Monday, February 02, 2015

How not to do M&A Integration

Why does the team need to travel and spend money ? You know well enough that there is pressure on costs and it is imperative that everyone contribute and IT is no exception. I don’t want to hear excuses on why it will not work effectively. Get on to a video-conference to understand more about what they have and what they do. Use a bit of technology to get requirements from these markets; there has already been too much travel from other functions. I just came back from a review and we have busted the travel budget.

With this spiel to the CIO and the IT team, the CFO proceeded to travel to four countries to give the message on cutting cost to the country heads. It was not important that he always made up his trips last minute and traveled First Class. It was also not of relevance that just his personal travel budget was higher than the total IT budget for travel. It did not matter if sub-optimal solutions were being used by some of the acquired companies and the integration effort had faltered in the absence of travel authorizations to IT.

The company had leapfrogged into the big league with acquisitions in quick succession; after an era of organic growth, the change in pace was exciting. There was a palpable sense of aggression and pride that prevailed internally and also made news thrusting the company to the pages of business magazines and newspapers. At the same time there was a bit of uncertainty on how to work the mechanics of integrating multiple companies simultaneously. As normal, Consultants were hired and teams created to oversee the process.

Business teams created groups of domain experts who traveled to the acquired companies globally to meet their counterparts, understand culture, process and systems used. Teams were mapped and processes reviewed for compliance to standards and regulatory requirements. All this was fed into a structure which captured each and every component of the new company beyond the pre-acquisition due diligence. They followed the best practices laid down by the Big Consulting Company assisting in the integration.

Weeks became months and progress was good though with one glaring gap; IT was nowhere to be seen in the picture. The business teams reached out to the CIO seeking a timeline and calendar that IT would follow in the integration process. The CIO advised them of the incremental data required and promised to have his team reach out to the far side. Quickly it was evident that the gap cannot not be bridged with conference calls and email exchanges. Having executed a couple of integrations, the CIO realized that he was being setup for failure.

The CIO reached out to the business teams with his constrains and sought help which was promptly offered since everyone was now feeling the pinch of unintegrated email systems which bounced messages, lack of information flow and integration between various systems including financial reporting. Some of the functions whose success depended on harmonized IT were happy to sponsor. Despite the urgency, need and demand, ego prevailed and the CFO was unwilling to accede leaving everyone frustrated and wondering.

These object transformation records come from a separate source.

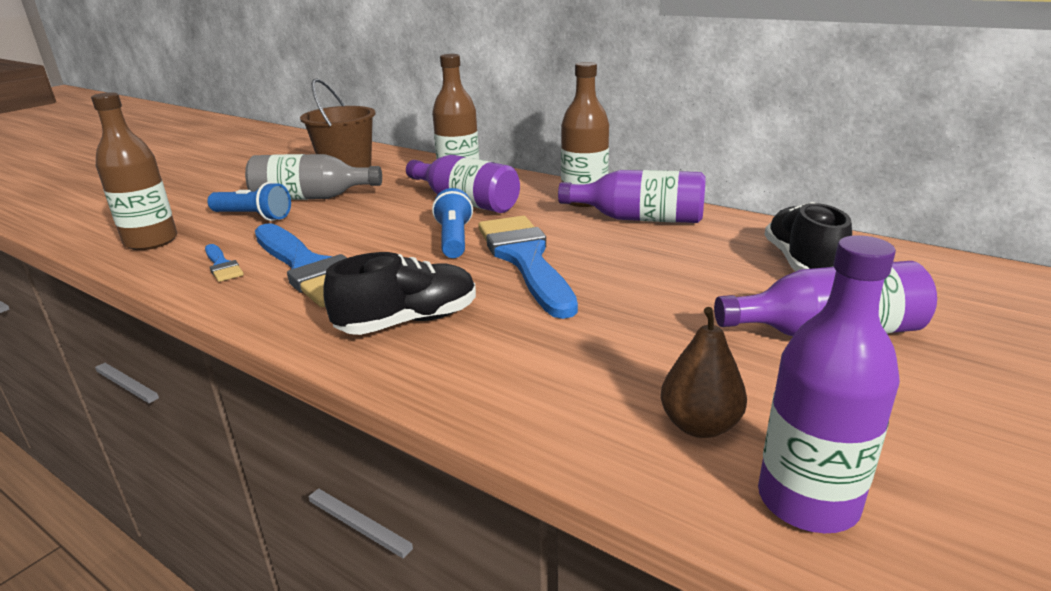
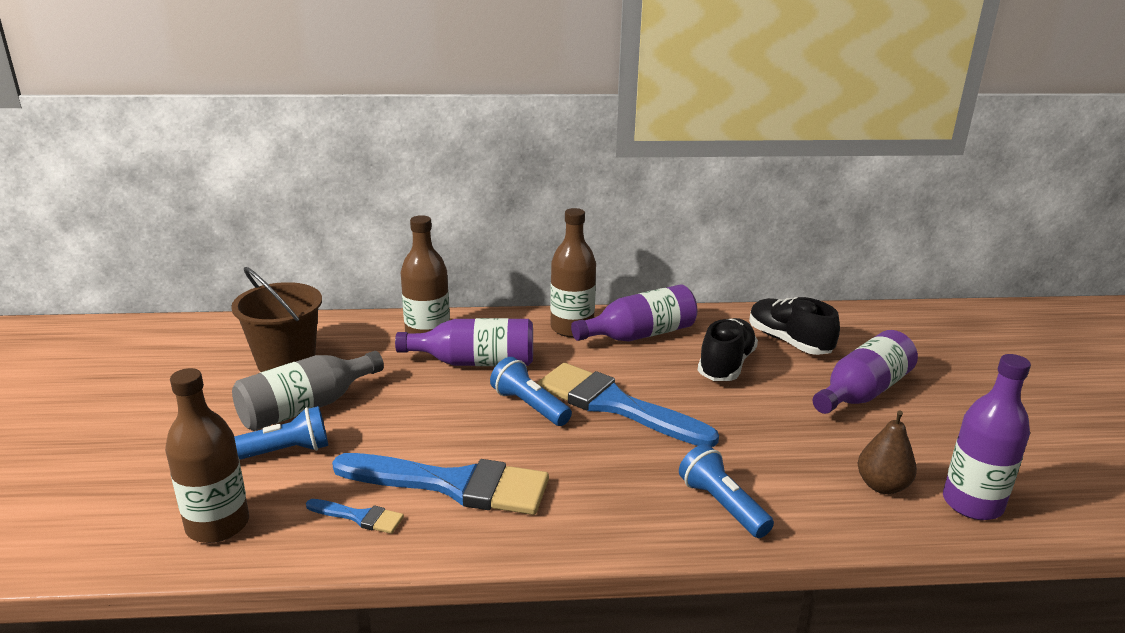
camera: 40 degrees left, 0 degrees up
black shoe [323,252,476,335] -> black shoe moved to [698,318,758,381]
none -> blue flashlight [679,444,774,538]

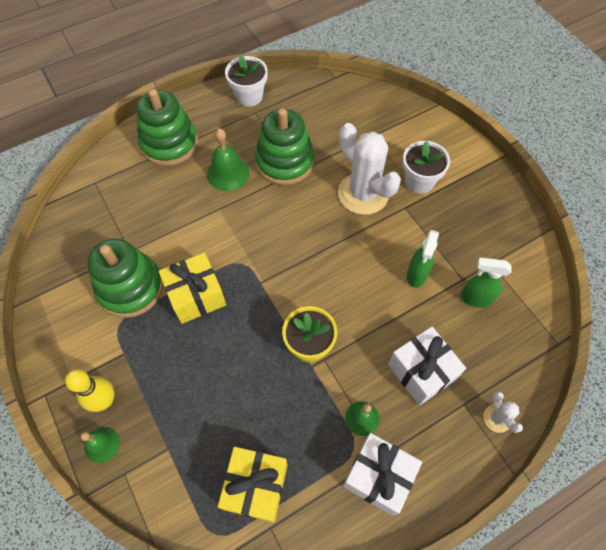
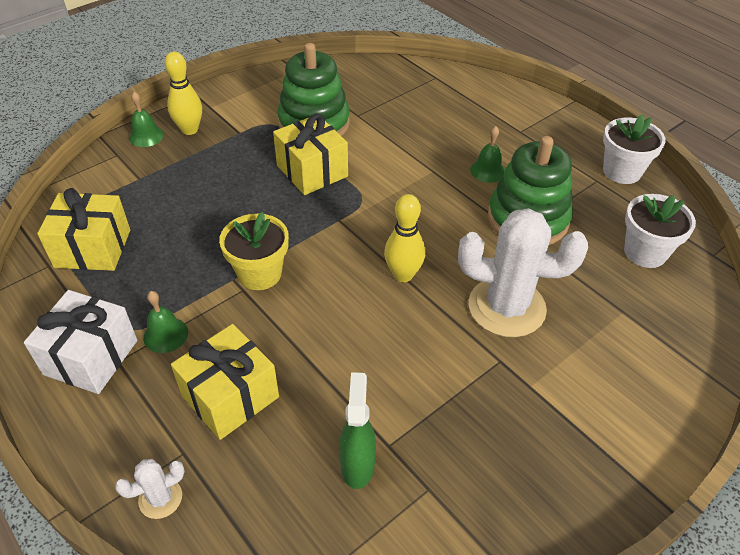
camera: 80 degrees right, 15 degrees down
green stacking toy [136,89,198,166] -> none
green bell [207,129,249,191] -> green bell [470,126,505,183], size x0.65
white cactus [338,123,401,215] -> white cactus turned 60 degrees clockwise [458,208,588,337]
white gift [388,327,466,406] -> yellow gift [171,324,279,440]
white flower pot [403,141,450,193] -> white flower pot moved to [624,194,696,268]
green spray bottle [407,230,439,288] -> none
none -> yellow bowling pin [384,194,425,282]

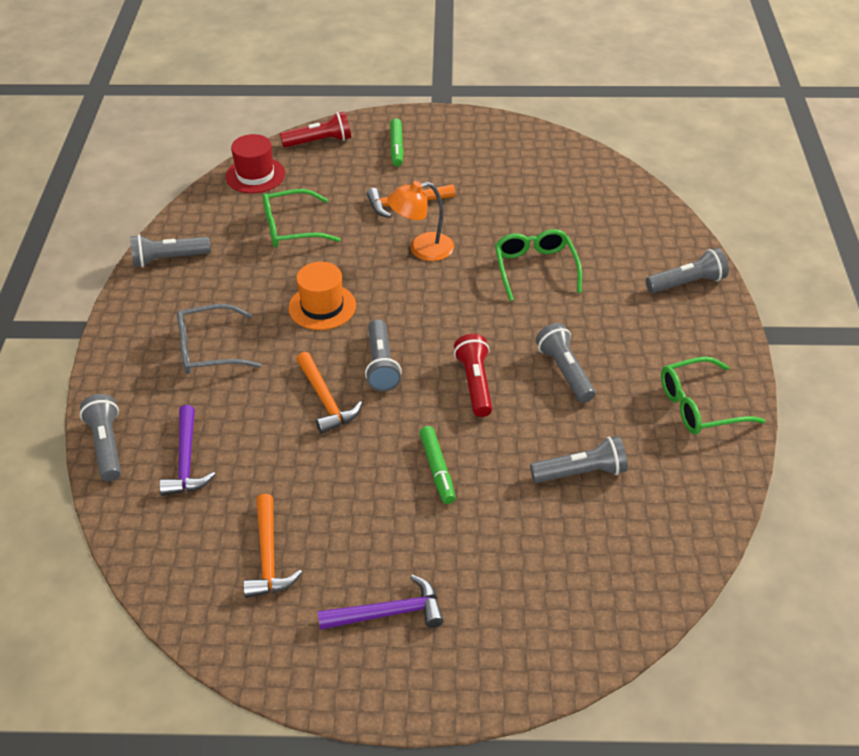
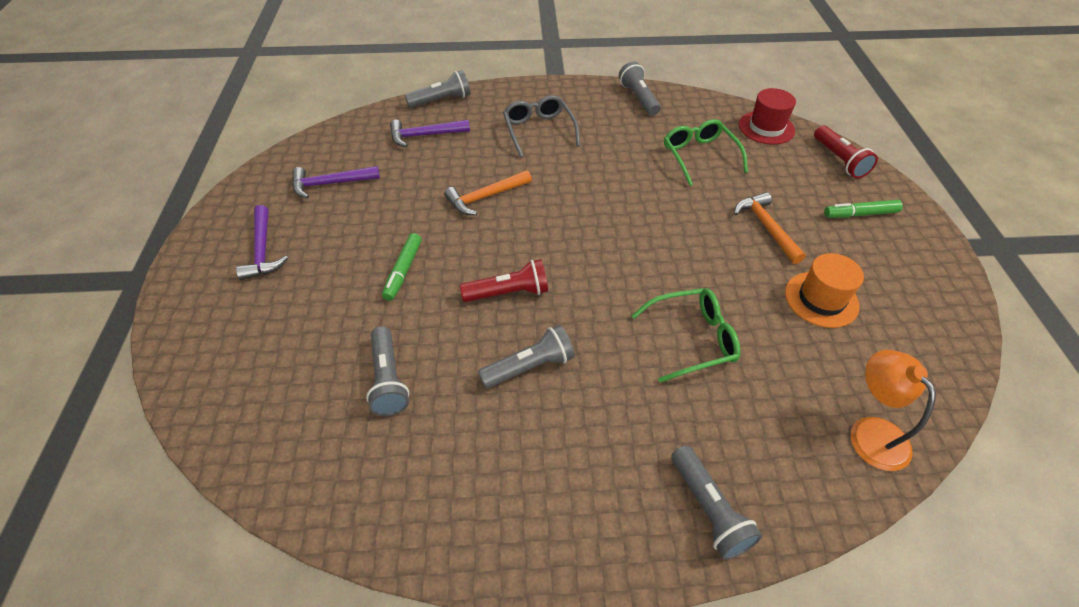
camera: 85 degrees right, 5 degrees up
orange hammer [243,494,302,598] -> purple hammer [292,166,380,199]
orange hat [288,262,356,330] -> orange hat moved to [785,253,864,328]
grey flashlight [365,319,402,392] -> none
orange lamp [387,181,454,261] -> orange lamp moved to [851,350,936,471]
green marker [419,426,456,504] -> green marker turned 60 degrees counterclockwise [382,233,422,301]
green glasses [661,357,766,435] -> none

It was evident that the deadlock would be difficult to break; in the absence of an integrated approach taking off, business leaders attempted to use local solutions. They had to deliver results with synergies and process improvements, and their dependence on IT was critical. Using personal rapport with the CIO they validated some of the local solutions that could be deployed in the short term. Scrounging for budgets they attempted to get these off the ground; talent crunch and missing strong leadership failed to get them going.

Integration review meetings became a war of words with the CFO finding excuses and then blaming the CIO for not effectively managing the effort. Business knew the reality to be otherwise and had reached a situation that they had no recourse but to accept the fact that the new company will remain technology challenged for some time to come. The acquired company’s leadership team too accepted the power play and silently lived in their acceptable level of inefficiency hoping that someday in the future things would change.

What happened to the CIO and the IT Team ? Well in quick succession many of them found greener pastures leaving the CFO to find other scapegoats for his ego while business struggled to stay afloat.